The labels: Jeremy Scott, Jean-Charles de Castelbajac and Alexander McQueen

Take a leaf from the children's classic Alice In Wonderland and enter a world of whimsy.

For American designer Jeremy Scott and Moroccan designer Jean-Charles de Castelbajac, the world is as weird as it is wonderful.

The always outrageous Scott drew inspiration from Minnie Mouse and created red swing coats and body-con dresses with cut-outs to resemble her signature polka dots.

Castelbajac, meanwhile, paid tribute to the Muppets and printed Kermit the Frog and pals on knit tops, satin skirts and gloves.

Redefining the concept of faux animal fur, he created a coat out of Kermit plush toys.

At British enfant terrible Alexander McQueen's show, things took a darker turn as models trotted out with their faces painted white and lips enlarged to resemble clowns from every child's worst nightmare.

The clothes, too, had a perverse streak. There were tweed suits, nipped-in jackets and full skirts, all signatures of brands like Chanel and Dior but given McQueen's touch of mayhem. The exaggerated or rainbow-speckled houndstooth prints and oversized coiled collars were more parody than mimicry.


The labels: Louis Vuitton, Balmain and Jean Paul Gaultier

What better time than now to return to the 1980s - best known for its fun and frivolous fashion - for some much-needed industry cheer?

Louis Vuitton's creative director Marc Jacobs led the retro revival at his show last Thursday with his leather and lace Material Girl-inspired collection.

Hot pink bras peeked through sheer beige knits. Dress silhouettes echoed the style of 1980s prom dresses in the form of cute satin numbers with mini bubble skirts.

Elaborate, couture-style ruffles, ruching and sequined detailing made a potentially tacky collection tasteful.

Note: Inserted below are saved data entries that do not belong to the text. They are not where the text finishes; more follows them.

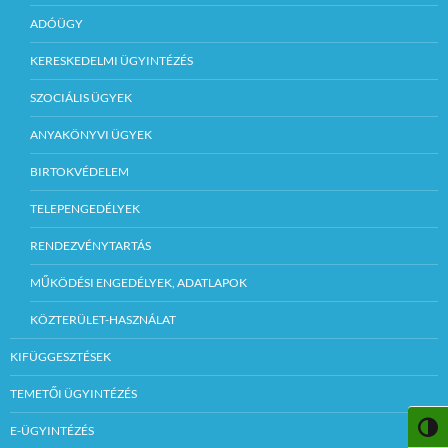
ADÓÜGY
KERESKEDELMI ÜGYINTÉZÉS
SZOCIÁLIS ÜGYEK
ANYAKÖNYVI ÜGYEK
BIRTOKVÉDELEM
TELEPENGEDÉLYEK
RENDEZVÉNYTARTÁS
MŰKÖDÉSI ENGEDÉLYEK, ADATLAPOK
KÖZTERÜLET-HASZNÁLAT
KIFÜGGESZTÉSEK
TEMETŐI ÜGYINTÉZÉS
NAGY
E-ÜGYINTÉZÉS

Then, of course, there were the shoulders - big, bold and square.

The exaggerated shoulders look were also reprised by Jean Paul Gaultier and Balmain.

Gaultier put the block shape on body-con dresses and handsome suits.

Balmain's collection, meanwhile, had a disco diva groove with its heavily sequined sheath dresses with ruffled collars and hems.


The labels: Valentino, Miu Miu, Dior, Christian Lacroix and Chanel

Animal activists would have bayed for blood looking at the luxe coats on the Paris catwalks, such as Valentino's fox fur-trimmed hemlines and turquoise feathered coat.

At Dior, the fur of choice - astrakhan, the fleece of prized Karukal sheep - went on hats and hems.

The trend-setting Miuccia Prada even put fur on heels and scarf edges at Miu Miu.

However, there were more animal-friendly frills found elsewhere - chiffon camellias and French maid ruffles at Chanel, faux floral stoles at Lacroix and bunny ear-like headbands at Louis Vuitton.